Freeman, 40, is charged with several federal felonies along with other members of his liberation activist circle based in Keene. He had been held without bail after prosecutors in the case called him a danger to the community and a flight risk.

LaPlante agreed to release Freeman this week on condition that he post a $200,000 bond, and that he stay off social media, among other conditions. Freeman's computers and internet use will be monitored during his pre-trial release. He’s also to refrain from drugs and alcohol, and not possess any firearms.

Freeman, Colleen Fordham, 60, of Alstead, Renee Spinella, 23, of Derry, Andrew Spinella, 35, of Derry, Nobody, 52, formerly Rich Paul, of Keene, and Aria DiMezzo, 34, of Keene were all taken into custody during March raids on Freeman’s businesses in Keene and other locations. Only Nobody remains in custody, as he has waived his right to a bench trial.
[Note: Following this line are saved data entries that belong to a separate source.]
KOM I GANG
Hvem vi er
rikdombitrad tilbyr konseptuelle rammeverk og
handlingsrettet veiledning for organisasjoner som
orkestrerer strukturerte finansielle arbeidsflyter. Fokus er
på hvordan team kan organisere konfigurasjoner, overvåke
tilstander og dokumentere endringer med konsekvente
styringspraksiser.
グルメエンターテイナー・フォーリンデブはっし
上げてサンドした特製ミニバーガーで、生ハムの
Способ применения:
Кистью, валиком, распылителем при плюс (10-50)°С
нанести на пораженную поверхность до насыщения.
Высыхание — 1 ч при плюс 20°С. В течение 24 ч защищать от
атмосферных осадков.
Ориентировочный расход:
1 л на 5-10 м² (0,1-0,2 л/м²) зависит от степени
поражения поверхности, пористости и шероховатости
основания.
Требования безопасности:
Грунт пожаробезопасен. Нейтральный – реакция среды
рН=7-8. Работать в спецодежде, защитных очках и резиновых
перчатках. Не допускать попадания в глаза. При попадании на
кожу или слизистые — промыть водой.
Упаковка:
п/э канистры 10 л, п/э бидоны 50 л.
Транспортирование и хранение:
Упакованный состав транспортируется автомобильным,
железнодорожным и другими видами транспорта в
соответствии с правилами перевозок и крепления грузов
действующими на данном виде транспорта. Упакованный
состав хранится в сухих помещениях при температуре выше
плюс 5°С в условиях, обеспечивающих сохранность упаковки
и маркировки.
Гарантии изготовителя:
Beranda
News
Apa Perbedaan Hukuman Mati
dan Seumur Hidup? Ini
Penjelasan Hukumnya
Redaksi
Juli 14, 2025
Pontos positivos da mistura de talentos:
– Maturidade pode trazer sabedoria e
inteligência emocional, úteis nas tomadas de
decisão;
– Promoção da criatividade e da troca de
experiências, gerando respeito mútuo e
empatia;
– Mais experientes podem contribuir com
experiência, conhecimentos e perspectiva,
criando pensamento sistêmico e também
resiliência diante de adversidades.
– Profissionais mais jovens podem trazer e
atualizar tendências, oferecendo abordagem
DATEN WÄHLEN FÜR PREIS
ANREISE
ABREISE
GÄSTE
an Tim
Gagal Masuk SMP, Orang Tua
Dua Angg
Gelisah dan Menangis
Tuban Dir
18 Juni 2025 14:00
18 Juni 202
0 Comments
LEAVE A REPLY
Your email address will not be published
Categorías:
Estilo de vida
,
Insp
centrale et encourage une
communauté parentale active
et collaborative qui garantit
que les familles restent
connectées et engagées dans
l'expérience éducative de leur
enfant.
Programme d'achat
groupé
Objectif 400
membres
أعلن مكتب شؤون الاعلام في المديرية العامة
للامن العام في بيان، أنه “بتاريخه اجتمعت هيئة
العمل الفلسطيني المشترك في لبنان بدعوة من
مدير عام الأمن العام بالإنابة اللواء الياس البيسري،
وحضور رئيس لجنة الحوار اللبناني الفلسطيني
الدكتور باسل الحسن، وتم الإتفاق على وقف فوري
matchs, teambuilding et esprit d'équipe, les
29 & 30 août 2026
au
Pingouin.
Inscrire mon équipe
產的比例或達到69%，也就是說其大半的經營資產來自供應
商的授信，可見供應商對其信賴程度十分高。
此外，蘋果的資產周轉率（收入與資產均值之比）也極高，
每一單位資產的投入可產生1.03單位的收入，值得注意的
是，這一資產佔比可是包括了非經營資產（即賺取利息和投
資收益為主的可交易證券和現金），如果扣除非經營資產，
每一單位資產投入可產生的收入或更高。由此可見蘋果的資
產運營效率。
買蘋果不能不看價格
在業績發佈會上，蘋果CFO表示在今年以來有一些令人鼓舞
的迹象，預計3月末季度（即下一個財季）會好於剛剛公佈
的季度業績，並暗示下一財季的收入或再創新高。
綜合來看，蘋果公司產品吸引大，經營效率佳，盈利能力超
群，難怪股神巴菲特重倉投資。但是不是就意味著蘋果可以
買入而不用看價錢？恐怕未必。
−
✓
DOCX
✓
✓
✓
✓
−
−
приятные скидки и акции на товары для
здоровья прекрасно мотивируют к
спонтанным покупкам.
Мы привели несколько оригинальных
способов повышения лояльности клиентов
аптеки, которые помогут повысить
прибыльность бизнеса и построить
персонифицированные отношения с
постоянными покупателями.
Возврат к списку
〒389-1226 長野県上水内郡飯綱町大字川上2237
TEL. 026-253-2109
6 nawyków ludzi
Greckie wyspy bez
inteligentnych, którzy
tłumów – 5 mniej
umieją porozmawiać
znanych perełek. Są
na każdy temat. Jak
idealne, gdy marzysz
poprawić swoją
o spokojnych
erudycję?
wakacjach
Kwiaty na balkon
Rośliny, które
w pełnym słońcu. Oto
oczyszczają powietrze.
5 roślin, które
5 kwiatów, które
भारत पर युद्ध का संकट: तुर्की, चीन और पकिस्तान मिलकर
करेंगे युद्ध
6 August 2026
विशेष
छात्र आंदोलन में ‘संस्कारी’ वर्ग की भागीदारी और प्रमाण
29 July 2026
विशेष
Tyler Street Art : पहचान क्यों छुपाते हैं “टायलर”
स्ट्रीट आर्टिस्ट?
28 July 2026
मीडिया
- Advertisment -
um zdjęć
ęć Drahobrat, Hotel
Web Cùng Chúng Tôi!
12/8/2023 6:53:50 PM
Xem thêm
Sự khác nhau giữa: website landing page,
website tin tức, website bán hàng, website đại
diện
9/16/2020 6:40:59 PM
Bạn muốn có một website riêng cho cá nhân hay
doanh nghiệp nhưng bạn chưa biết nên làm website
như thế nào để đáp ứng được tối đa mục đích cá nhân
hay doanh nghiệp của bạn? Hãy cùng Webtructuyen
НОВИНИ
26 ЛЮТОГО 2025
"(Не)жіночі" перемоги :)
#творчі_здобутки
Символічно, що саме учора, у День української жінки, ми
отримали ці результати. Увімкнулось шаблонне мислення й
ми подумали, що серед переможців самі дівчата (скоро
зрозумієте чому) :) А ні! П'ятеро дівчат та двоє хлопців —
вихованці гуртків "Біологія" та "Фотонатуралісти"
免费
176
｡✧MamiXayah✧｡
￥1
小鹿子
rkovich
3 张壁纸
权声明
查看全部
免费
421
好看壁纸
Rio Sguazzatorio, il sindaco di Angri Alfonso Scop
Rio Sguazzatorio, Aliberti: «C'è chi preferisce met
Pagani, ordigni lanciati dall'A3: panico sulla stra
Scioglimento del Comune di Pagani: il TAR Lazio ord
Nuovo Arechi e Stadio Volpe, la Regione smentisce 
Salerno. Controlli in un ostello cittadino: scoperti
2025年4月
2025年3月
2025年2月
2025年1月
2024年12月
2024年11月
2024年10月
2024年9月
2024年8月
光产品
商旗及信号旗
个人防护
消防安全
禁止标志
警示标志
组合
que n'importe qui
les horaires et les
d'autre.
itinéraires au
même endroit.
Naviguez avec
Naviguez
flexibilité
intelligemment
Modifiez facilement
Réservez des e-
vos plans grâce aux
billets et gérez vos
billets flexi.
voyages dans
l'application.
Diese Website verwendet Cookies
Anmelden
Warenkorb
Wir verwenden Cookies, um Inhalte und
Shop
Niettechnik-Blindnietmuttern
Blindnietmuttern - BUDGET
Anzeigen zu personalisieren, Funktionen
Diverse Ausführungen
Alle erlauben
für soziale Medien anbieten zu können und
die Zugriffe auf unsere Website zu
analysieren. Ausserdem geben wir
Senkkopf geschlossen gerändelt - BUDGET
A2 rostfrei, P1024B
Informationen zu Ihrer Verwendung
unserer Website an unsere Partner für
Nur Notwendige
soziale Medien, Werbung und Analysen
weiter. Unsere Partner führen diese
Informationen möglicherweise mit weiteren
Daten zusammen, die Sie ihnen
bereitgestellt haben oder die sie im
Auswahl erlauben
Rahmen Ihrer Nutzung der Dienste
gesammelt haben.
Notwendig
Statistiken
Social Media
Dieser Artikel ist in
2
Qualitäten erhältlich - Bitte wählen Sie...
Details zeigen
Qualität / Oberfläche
Part of the alleged scheme had Freeman taking money from the victims of scams, which he converted into bitcoin for the perpetrators to take, according to prosecutors. Bitcoin and other cryptocurrencies and difficult for law enforcement to trace.

Freeman was known to charge a higher transaction fee than other, legitimate bitcoin sellers, and he did not keep proper records that would allow federal agents and banks to identify his customers, according to prosecutors.

He allegedly hid his transactions as donations through his various churches, and had contracts with other people to operate churches and church bank accounts on his behalf, in order to get around bank security, according to prosecutors. Freeman had denied wrong doing in the case.